By Tim Penfold
It’s only two games into the season, but Bradford City are showing symptoms of their major problem from last season – putting the ball in the net. Two games, two dominant performances, but nothing to show for it is causing some concern.
Last season there were two reasons for a lack of goals. One was that City, in part due to Phil Parkinson’s more defensive style of play, didn’t create a huge amount of chances – around 10.5 shots per game, which put them firmly in the middle of the division. The quality of chances created also wasn’t fantastic for a promotion-chasing side – the Experimental 3-6-1 analytics blog gave City an “expected goals” rating of 1.3 goals per game, again firmly in the middle of the division.
This defensive style did have some major benefits though – only Burton Albion conceded fewer shots per game than City, and only four teams – one of them, remarkably, being Colin Doyle’s Blackpool – faced more shots per goal conceded. This was the main strength of Phil Parkinson’s teams, and from the evidence so far it looks like this defensive strength, despite a major injury crisis, remains.
Stuart McCall’s arrival as manager has heralded a new, more expansive style with more of the midfield committing forwards and creating, and in the two games so far City have both dominated territory and taken a total of 39 shots on goal. It’s good to watch, and the players seem to be enjoying the style, but it isn’t being any more productive going forward than last season. As a result, attention has turned to the other reason for not scoring – taking chances.
This was a problem last season as well – City scored a goal once every 9 shots, the 16th best record in the division. This compares with Millwall and Wigan, who had the best record, scoring once every 6 shots. Going back to the expected goals rating mentioned earlier, City were projected to score 60 goals from the chances created. They scored 55, and those 5 goals could’ve been the difference between automatic promotion and a playoff place.
This season it seems, if anything, to have got worse. While the Vale game was characterised mostly by dominance of territory but few very clear chances; against Accrington, City had enough good opportunities to get four or five goals, with Nicky Law, Nathaniel Knight-Percival and Mark Marshall particularly culpable for not even making the keeper work. Jordy Hiwula also could’ve done better with a couple of shots, although he did force the Accrington keeper into some good saves.
This is a more difficult problem to solve. It may be that the likelihood of creating more chances allows players like Billy Clarke and James Hanson to fire, and that the relative scarcity of shots last season meant that players snatched at their chances when they got them, but it could also be that with the frontline we have at the moment, the side will never be clinical. Hiwula looked a promising addition on Tuesday night but can’t do it all himself, while arguably the most clinical finisher from last season, Steven Davies, has been released – a decision justified by his injury record.
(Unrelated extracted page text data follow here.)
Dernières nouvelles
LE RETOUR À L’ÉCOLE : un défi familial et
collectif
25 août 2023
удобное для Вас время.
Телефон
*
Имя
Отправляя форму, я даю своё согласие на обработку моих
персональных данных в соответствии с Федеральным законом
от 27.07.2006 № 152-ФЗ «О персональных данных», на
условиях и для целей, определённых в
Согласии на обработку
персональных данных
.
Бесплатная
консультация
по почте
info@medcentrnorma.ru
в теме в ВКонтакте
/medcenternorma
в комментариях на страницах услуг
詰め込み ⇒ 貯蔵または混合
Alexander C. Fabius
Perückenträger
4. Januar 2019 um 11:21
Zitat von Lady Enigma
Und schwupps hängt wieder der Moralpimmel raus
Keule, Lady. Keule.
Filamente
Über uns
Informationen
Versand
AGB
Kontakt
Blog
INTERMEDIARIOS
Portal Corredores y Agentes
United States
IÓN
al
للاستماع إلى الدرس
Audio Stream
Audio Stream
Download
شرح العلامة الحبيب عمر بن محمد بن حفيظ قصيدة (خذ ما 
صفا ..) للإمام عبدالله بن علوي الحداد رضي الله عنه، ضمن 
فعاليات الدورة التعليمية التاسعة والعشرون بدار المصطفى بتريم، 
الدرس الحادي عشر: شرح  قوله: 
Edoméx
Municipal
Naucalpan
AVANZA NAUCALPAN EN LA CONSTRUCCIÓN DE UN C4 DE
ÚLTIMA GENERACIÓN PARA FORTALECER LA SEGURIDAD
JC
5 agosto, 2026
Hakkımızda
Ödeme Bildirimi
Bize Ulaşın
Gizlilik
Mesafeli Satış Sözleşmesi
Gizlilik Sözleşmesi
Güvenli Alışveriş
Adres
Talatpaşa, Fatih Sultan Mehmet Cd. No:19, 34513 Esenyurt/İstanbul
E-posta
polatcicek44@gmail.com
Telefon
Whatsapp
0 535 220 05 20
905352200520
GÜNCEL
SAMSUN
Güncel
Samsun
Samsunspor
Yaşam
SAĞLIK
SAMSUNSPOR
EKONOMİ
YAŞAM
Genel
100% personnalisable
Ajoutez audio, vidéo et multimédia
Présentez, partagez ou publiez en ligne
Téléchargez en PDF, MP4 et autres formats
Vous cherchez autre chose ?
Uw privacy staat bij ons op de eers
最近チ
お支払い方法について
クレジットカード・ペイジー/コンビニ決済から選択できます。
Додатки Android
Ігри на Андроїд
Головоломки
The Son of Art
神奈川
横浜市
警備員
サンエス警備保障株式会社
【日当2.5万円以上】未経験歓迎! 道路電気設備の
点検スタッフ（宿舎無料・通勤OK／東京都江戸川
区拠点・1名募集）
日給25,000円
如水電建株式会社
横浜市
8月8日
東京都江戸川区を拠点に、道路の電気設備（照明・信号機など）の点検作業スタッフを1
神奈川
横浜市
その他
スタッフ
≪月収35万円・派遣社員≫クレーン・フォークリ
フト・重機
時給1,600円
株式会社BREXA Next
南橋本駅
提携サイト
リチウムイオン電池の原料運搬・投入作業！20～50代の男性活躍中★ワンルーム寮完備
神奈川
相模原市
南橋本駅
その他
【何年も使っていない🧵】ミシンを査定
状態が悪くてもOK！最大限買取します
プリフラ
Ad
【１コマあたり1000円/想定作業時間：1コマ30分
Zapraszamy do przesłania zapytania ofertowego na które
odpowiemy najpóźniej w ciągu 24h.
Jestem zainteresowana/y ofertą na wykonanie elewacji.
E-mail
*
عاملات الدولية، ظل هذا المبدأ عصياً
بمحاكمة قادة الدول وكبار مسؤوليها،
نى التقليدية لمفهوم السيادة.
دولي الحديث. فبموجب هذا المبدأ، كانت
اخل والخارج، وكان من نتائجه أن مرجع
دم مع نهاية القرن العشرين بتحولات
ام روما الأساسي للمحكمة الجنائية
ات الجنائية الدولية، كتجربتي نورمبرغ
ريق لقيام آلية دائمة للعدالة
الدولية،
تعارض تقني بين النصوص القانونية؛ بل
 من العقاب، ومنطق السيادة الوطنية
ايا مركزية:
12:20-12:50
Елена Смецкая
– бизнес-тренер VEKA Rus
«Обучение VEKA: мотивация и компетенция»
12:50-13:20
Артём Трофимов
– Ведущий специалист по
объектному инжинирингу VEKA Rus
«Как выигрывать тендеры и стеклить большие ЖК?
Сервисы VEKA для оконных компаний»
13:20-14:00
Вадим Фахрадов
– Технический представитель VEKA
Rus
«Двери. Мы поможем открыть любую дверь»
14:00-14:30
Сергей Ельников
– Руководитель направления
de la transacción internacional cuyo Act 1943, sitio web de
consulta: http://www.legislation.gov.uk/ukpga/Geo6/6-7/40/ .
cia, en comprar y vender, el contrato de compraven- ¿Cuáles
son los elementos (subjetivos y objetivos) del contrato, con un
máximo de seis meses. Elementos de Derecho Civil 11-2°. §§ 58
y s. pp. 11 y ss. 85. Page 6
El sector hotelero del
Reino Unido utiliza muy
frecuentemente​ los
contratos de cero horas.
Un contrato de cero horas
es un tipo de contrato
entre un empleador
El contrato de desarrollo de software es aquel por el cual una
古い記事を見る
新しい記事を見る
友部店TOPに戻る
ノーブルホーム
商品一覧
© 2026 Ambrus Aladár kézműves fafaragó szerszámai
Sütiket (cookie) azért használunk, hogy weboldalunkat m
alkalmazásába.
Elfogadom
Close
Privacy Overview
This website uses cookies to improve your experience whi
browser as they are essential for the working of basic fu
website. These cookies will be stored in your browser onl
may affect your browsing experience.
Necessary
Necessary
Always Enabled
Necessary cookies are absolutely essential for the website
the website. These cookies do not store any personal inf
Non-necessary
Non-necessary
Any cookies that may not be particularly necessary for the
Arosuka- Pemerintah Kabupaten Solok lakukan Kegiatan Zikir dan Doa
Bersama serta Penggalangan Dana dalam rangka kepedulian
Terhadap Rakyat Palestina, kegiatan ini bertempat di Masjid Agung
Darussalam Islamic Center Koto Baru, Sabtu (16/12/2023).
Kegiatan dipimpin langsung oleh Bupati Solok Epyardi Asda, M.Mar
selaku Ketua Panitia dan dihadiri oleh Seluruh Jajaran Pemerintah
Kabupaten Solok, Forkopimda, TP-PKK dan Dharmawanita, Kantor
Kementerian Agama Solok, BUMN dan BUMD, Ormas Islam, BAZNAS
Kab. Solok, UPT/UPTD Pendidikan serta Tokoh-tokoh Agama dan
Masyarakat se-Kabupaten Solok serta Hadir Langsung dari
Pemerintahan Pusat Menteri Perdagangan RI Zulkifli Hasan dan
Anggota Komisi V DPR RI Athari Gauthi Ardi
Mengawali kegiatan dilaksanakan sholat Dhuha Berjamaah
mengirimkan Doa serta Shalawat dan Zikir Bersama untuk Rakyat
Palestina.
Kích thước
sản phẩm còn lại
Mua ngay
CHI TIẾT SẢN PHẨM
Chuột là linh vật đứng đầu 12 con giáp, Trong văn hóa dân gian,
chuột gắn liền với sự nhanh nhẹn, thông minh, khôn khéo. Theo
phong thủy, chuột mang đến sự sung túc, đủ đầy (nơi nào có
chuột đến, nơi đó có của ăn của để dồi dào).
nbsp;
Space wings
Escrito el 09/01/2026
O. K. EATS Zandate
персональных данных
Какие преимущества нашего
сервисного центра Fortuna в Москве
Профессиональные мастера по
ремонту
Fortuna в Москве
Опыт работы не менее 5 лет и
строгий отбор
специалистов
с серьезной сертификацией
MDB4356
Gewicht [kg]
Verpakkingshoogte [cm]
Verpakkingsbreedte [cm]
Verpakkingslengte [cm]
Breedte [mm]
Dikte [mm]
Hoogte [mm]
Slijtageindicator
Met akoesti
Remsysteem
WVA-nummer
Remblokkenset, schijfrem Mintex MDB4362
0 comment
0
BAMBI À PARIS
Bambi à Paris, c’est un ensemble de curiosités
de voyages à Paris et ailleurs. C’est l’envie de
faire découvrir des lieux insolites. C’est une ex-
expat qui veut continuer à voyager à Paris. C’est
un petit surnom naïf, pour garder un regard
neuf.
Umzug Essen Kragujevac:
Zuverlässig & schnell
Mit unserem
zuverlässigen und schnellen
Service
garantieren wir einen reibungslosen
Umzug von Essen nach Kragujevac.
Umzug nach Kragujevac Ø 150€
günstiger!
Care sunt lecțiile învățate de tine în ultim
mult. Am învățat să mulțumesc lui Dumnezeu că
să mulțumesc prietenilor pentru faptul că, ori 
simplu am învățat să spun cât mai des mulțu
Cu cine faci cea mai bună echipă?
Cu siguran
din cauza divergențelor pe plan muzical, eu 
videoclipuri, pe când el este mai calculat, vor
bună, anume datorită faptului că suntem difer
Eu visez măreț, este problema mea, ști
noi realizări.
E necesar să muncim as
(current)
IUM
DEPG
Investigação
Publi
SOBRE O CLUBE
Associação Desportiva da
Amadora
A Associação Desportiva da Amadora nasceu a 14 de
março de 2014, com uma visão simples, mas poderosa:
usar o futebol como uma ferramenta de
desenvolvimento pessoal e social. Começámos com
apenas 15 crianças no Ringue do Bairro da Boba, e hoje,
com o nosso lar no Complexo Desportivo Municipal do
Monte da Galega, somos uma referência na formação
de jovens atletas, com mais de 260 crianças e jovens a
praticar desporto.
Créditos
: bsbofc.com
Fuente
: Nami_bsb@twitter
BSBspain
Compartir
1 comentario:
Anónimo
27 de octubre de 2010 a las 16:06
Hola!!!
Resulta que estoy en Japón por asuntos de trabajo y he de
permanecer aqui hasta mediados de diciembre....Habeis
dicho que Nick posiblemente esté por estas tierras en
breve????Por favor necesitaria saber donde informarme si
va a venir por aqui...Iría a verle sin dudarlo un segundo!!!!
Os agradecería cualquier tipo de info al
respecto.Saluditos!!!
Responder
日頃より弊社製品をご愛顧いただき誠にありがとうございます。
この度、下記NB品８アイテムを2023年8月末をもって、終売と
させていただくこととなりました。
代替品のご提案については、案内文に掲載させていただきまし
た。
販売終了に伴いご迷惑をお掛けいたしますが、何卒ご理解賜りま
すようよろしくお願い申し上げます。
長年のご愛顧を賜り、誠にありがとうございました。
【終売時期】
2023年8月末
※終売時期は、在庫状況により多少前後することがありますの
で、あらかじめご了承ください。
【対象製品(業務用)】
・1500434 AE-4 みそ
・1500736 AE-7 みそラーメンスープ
Of course, this may all be needless worrying – this time last season our defence looked as leaky as a colander and Nathan Clarke looked like he barely knew how to defend, yet by the end of the season he was a rocklike presence in a record-breaking back line. The difference is, however, that we were always confident that Phil Parkinson would sort the defence out, whereas since the departure of Nahki Wells we’ve had major problems taking chances.
This puts a lot of pressure on City to recruit well in what remains of the transfer window. McCall and the board have been chasing strikers, in some cases quite publically, but have failed so far to land someone. It is vital that we get this recruitment right – a clinical forward could be worth 10 extra goals to this side with the number of chances being created, and that could be the difference between a promotion charge and a season that fizzles out in March.